(Text passage Opens)

I haven’t mentioned gravity much — it’s tangentially related to the energy conditions mentioned above, but energy conditions are mostly about the stress-energy tensor²⁰. However the benefit of a semi-classical treatment of gravity in the Carrollian limit is that it prevents us from implicitly assuming a fundamental length (or time) scale like the Planck scale. It also helps inform the third side of the triangle at the top of this post. The other two are decades-old (GR in 1915, QFT in the late 40s/early 50s), but the third doesn’t yet exist — at least not in any “textbook ready” form (see e.g. here). Firmly establishing all three sides should guide us towards how to put all three of those fundamental constants together.

1

Here, I am going to use “quantum gravity” in the same way physicists use “dark energy” or “dark matter” — as a placeholder for something we do not understand but there are observable phenomena that behave like a uniform contribution to energy density even in empty space or additional mass that doesn’t show up in telescopes, respectively. Dark energy and dark matter are not theories themselves (YouTube). So in this post “quantum gravity” will have implicit “scare quotes” and will mean whatever eventual ideas that resolve the tensions in the previous post and produce a consistent theory with G and ℏ in it. Maybe I should call it dark gravity?

(Text passage Closes)
(Extracted records Opens)

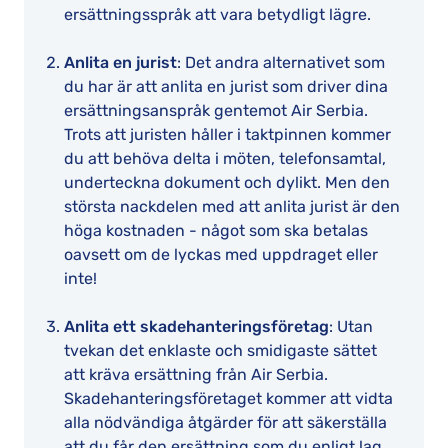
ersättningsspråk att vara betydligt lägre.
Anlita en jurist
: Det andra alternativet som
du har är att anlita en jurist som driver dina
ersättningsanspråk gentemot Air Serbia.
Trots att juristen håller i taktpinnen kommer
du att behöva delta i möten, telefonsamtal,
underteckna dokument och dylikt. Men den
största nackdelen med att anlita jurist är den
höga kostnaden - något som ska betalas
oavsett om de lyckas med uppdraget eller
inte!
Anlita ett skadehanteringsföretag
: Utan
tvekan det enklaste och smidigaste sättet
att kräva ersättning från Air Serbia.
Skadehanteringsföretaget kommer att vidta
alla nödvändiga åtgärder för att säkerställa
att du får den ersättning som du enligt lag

(Extracted records Closes)

> **Exercise set**
(1) Answer the following questions about the passage on quantum gravity.
(a) In what year does the passage date general relativity?
(b) According to the passage, what does a semi-classical treatment of gravity in the Carrollian limit prevent us from implicitly assuming?
(c) What alternative name for "quantum gravity" does the passage propose?
(2) Convert the lines of the records, from their beginning through the line containing "alla nödvändiga åtgärder för att säkerställa", into a JSON list of strings with one string per line and no blank lines. Omit the pictures.

> **Solutions for each task**
(1)
(a) 1915.
(b) A fundamental length (or time) scale like the Planck scale.
(c) Dark gravity.

(2)
[
  "ersättningsspråk att vara betydligt lägre.",
  "Anlita en jurist",
  ": Det andra alternativet som",
  "du har är att anlita en jurist som driver dina",
  "ersättningsanspråk gentemot Air Serbia.",
  "Trots att juristen håller i taktpinnen kommer",
  "du att behöva delta i möten, telefonsamtal,",
  "underteckna dokument och dylikt. Men den",
  "största nackdelen med att anlita jurist är den",
  "höga kostnaden - något som ska betalas",
  "oavsett om de lyckas med uppdraget eller",
  "inte!",
  "Anlita ett skadehanteringsföretag",
  ": Utan",
  "tvekan det enklaste och smidigaste sättet",
  "att kräva ersättning från Air Serbia.",
  "Skadehanteringsföretaget kommer att vidta",
  "alla nödvändiga åtgärder för att säkerställa"
]